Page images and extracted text

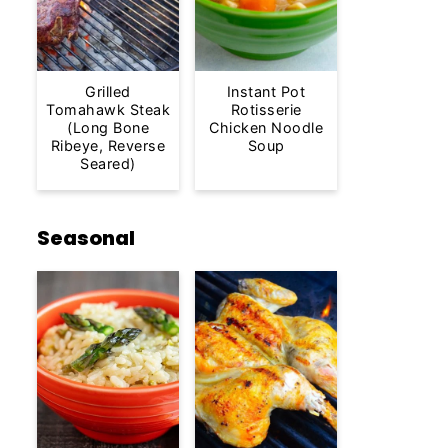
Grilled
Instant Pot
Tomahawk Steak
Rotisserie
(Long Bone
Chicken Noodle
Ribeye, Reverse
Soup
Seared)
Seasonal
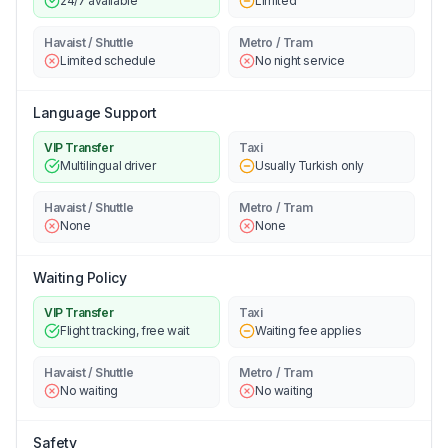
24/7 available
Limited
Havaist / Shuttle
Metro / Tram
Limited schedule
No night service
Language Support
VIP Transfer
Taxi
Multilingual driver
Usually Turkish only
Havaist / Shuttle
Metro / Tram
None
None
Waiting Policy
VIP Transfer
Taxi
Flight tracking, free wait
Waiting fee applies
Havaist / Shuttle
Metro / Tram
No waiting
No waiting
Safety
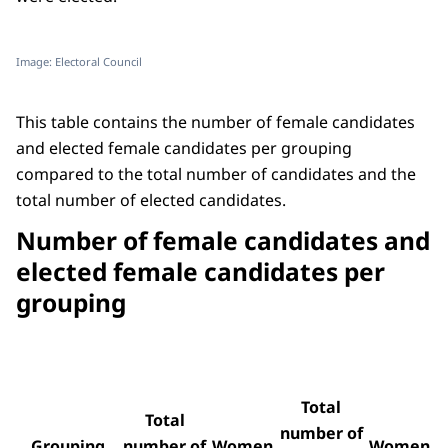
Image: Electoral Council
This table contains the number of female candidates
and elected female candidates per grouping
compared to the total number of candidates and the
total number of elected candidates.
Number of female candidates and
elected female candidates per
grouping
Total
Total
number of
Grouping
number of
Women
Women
* * *
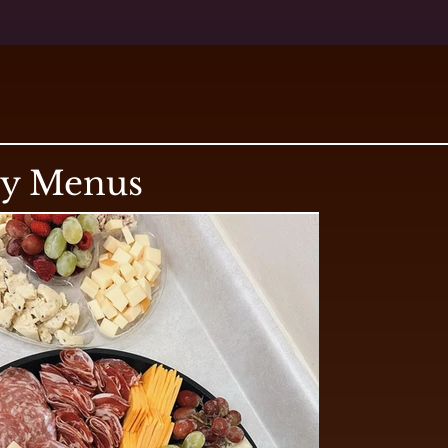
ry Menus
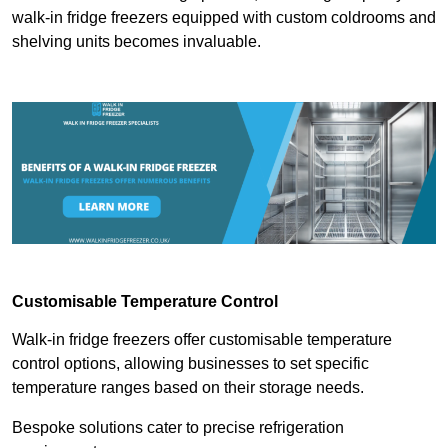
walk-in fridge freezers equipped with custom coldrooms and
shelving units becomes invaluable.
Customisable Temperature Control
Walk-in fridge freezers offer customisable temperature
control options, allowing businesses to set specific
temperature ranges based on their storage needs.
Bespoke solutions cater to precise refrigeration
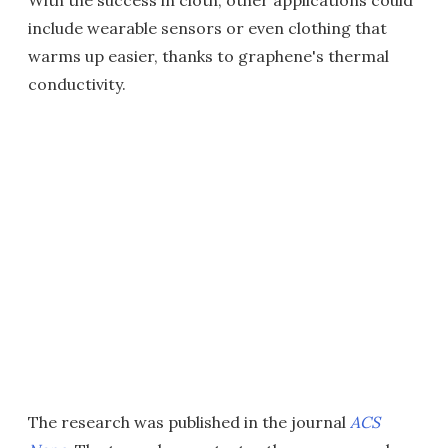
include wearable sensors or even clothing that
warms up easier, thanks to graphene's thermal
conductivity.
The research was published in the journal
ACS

EXERCISE DETAILS
Only lines that include "elected" are counted here. Give their number for the records above and add nothing.

FINAL ANSWER
3